Given that $f: [1,e] \to \mathbb{R}$ is a continuous function, show $$ \left( \int_1^e f(x) \; dx \right)^2 \leq \int_1^e x\,f(x)^2 \; dx $$
My Attempt: At first it looked rather like a Cauchy-Schwartz Inequality so it made me think to use Holder's Inequality, but I have not found a way to make this work. I feel like this might also be a trick since $x \geq 1$ on $[1,e]$ so that we have the inequality $xf(x) \geq f(x)$ and that perhaps we actually have the inequality $$ \left( \int_1^e f(x) \; dx \right)^2 \leq \int_1^e f(x)^2 \; dx $$ so that the given one follows trivially. But this easily fails by taking $ f(x)=\frac{1}{x}$. Of course, seeing the $e$ and $1$ in the integrand make me think this involves $e^x$ or $\ln x$, but I do not see how.

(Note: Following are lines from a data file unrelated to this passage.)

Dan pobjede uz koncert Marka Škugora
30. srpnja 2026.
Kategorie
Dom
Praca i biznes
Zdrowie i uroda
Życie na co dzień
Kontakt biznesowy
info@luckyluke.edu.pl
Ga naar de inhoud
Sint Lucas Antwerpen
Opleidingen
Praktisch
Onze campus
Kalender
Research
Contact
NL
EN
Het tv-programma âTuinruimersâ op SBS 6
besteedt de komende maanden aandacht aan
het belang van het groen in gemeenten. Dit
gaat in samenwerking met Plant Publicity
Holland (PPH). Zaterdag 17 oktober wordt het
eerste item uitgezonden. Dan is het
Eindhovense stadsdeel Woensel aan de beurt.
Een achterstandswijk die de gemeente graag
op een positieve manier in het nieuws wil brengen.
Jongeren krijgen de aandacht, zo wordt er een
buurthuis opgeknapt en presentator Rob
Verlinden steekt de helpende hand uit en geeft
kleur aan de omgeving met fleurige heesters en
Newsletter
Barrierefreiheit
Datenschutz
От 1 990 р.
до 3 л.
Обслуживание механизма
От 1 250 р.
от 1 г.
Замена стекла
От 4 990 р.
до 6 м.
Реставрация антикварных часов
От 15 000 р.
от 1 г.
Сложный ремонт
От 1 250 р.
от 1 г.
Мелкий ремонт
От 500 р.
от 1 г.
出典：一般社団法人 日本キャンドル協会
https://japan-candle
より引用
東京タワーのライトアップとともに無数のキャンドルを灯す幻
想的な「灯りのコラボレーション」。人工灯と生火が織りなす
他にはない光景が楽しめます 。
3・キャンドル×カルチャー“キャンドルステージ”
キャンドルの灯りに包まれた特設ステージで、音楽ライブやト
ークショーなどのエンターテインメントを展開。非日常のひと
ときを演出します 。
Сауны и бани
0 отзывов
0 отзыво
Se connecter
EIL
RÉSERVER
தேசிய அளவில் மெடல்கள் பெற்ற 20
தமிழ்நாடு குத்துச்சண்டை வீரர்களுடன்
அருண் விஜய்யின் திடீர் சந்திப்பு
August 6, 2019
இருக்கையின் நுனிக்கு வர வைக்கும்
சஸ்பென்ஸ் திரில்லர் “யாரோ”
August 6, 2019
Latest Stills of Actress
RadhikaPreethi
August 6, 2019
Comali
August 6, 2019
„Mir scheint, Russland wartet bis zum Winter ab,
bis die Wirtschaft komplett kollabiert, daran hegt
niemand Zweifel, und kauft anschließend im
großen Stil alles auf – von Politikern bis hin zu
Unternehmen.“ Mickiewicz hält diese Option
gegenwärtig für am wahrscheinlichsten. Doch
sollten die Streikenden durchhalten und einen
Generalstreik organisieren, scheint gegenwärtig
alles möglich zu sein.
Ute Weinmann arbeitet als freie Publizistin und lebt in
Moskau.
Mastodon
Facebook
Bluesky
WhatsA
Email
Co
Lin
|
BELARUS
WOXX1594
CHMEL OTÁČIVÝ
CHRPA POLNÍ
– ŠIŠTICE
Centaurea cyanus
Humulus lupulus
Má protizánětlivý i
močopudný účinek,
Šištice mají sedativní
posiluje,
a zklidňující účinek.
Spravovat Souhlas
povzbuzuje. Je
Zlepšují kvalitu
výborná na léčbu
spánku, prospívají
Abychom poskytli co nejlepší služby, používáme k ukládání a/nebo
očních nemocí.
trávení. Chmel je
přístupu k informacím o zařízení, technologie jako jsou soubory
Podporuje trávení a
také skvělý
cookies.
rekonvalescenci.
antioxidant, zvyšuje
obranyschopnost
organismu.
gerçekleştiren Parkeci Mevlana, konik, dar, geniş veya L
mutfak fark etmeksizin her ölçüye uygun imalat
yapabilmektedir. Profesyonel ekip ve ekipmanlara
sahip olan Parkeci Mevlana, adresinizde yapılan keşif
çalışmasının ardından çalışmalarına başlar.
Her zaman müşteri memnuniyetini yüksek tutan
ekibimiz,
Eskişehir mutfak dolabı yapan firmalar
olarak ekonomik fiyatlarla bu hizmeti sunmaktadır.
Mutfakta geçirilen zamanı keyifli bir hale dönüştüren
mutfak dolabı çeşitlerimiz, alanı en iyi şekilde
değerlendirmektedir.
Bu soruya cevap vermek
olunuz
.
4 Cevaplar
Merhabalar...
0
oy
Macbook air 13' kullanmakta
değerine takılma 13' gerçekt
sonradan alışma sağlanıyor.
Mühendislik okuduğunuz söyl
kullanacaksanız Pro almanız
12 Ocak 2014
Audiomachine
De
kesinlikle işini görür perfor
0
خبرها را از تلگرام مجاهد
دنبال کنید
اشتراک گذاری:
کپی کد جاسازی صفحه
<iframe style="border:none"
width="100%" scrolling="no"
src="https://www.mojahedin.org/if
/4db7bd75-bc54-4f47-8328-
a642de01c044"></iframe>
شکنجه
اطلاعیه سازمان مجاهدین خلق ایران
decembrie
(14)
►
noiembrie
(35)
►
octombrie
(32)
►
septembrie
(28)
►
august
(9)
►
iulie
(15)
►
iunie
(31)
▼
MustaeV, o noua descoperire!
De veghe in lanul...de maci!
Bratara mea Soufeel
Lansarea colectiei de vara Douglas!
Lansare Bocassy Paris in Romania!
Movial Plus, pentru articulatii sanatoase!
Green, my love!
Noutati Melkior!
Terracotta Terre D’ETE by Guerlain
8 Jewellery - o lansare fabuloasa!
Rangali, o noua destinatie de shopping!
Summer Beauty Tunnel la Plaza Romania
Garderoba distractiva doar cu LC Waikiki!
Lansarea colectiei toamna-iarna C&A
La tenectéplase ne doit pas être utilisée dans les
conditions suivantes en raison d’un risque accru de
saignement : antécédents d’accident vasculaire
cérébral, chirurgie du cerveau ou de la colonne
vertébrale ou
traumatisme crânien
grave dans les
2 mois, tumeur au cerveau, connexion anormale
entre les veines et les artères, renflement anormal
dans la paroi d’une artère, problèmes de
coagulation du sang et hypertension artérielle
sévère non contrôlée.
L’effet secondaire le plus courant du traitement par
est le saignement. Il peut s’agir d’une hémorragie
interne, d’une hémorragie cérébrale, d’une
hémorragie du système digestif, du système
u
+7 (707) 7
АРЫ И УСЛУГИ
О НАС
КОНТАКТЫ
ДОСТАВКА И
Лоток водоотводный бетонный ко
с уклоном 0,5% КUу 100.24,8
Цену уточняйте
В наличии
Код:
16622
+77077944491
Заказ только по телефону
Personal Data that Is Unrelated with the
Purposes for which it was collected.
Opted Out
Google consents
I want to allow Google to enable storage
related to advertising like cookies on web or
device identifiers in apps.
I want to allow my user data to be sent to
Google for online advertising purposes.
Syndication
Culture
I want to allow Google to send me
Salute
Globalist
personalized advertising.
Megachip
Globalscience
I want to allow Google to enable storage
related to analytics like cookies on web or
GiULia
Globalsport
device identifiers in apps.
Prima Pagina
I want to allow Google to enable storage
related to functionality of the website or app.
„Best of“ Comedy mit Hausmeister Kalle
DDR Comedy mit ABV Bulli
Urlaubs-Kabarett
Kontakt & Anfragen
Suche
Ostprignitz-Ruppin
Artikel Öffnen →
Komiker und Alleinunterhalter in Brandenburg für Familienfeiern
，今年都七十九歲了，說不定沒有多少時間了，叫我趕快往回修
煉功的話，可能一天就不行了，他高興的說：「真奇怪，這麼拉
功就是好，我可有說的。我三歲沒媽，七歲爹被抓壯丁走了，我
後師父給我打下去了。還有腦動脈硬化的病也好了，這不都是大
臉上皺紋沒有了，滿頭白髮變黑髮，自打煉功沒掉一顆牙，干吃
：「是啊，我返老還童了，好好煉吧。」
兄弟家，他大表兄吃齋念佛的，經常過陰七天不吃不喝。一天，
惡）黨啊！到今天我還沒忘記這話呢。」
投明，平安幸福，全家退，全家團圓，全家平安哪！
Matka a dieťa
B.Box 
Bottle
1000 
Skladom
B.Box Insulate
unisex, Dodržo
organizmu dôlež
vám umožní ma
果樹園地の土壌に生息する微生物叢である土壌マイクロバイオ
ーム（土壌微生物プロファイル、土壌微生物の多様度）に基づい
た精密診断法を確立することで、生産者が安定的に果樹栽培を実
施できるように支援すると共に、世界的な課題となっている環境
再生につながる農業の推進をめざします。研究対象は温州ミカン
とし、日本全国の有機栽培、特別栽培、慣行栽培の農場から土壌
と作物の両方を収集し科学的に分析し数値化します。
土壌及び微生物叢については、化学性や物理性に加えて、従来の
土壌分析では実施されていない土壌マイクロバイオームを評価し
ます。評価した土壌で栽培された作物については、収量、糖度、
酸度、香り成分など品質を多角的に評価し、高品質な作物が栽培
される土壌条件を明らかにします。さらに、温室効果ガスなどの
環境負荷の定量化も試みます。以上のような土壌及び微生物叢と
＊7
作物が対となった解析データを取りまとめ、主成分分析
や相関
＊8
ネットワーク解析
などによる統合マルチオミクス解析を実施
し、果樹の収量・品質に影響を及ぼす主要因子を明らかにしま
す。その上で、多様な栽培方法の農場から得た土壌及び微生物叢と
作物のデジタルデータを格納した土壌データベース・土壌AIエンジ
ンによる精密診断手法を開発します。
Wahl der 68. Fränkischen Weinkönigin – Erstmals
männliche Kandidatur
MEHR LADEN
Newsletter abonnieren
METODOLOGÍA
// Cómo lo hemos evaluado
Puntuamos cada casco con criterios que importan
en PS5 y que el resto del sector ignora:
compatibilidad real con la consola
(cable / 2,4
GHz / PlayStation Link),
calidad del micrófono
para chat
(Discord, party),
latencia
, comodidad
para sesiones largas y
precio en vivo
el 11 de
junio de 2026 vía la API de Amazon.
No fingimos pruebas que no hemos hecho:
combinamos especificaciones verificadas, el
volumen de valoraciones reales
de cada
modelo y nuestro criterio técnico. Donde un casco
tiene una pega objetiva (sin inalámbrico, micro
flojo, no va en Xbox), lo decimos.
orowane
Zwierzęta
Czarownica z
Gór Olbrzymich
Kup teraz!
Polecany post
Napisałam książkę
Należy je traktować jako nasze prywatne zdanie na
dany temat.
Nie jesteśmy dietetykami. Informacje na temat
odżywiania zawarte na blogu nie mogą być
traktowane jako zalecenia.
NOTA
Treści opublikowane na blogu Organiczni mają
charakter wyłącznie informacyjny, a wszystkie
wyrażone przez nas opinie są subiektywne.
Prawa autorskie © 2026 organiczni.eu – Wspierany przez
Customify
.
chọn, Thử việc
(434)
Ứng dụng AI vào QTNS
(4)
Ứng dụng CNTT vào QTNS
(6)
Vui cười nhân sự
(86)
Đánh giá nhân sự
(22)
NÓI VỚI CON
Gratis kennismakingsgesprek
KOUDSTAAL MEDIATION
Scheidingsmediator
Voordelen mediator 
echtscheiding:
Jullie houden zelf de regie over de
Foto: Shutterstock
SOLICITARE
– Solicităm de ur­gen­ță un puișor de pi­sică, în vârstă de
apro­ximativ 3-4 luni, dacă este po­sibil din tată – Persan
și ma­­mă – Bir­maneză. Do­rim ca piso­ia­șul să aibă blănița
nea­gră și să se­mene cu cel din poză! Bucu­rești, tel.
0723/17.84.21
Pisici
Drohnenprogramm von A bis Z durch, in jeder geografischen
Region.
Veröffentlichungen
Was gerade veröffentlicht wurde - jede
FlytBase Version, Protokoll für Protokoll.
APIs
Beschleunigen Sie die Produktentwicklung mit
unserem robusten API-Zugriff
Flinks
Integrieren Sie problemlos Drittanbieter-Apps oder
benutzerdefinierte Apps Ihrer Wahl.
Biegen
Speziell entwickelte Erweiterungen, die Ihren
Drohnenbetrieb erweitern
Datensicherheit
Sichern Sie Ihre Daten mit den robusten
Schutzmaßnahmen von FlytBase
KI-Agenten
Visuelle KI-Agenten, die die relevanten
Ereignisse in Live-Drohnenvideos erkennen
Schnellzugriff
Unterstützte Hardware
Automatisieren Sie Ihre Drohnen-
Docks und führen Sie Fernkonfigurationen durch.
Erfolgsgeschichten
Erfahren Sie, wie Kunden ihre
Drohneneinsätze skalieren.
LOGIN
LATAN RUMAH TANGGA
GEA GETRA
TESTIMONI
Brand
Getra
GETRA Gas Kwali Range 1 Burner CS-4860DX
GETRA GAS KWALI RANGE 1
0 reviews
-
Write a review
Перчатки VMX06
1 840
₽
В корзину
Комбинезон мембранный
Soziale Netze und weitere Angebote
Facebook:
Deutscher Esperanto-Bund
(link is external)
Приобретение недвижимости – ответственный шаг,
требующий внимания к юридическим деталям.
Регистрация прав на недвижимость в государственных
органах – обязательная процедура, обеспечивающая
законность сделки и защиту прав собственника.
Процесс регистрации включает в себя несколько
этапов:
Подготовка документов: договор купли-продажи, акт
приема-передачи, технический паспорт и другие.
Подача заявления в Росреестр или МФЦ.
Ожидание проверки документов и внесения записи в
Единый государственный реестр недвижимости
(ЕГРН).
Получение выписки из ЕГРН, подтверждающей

Any hints on how to proceed?
Defining $$ \langle f , g \rangle\equiv \int_{1}^{e} f(x) g(x) dx $$ for real functions $f$ and $g$, Cauchy-Schwartz says that $$ \left|\langle f, g \rangle\right|^2 \le \langle f,f\rangle \cdot \langle g,g\rangle. $$ In your case, it says that for any positive function $h$, $$ \left(\int_{1}^{e}f(x) dx\right)^2=\left|\left\langle \frac{f}{h}, h \right\rangle\right|^2 \le \left\langle \frac{f}{h},\frac{f}{h}\right\rangle \cdot \langle h,h\rangle=\int_{1}^{e}\frac{f(x)^2}{h(x)^2} dx \cdot \int_{1}^{e} h(x)^2dx \\ =\int_{1}^{e}\left[\frac{\int_{1}^{e}h(y)^2 dy}{h(x)^2}\right]f(x)^2 dx. $$ You want to choose $h$ so that the term in square brackets is no greater than $x$ over the interval $[1,e]$. As pointed out in a comment, taking $h(x)=x^{-1/2}$ gives $$ \left[\frac{\int_{1}^{e}h(y)^2 dy}{h(x)^2}\right]=\frac{\int_{1}^{e}y^{-1}dy}{x^{-1}}=x\cdot\left(\log y\big\vert_{1}^{e}\right)=x $$ exactly.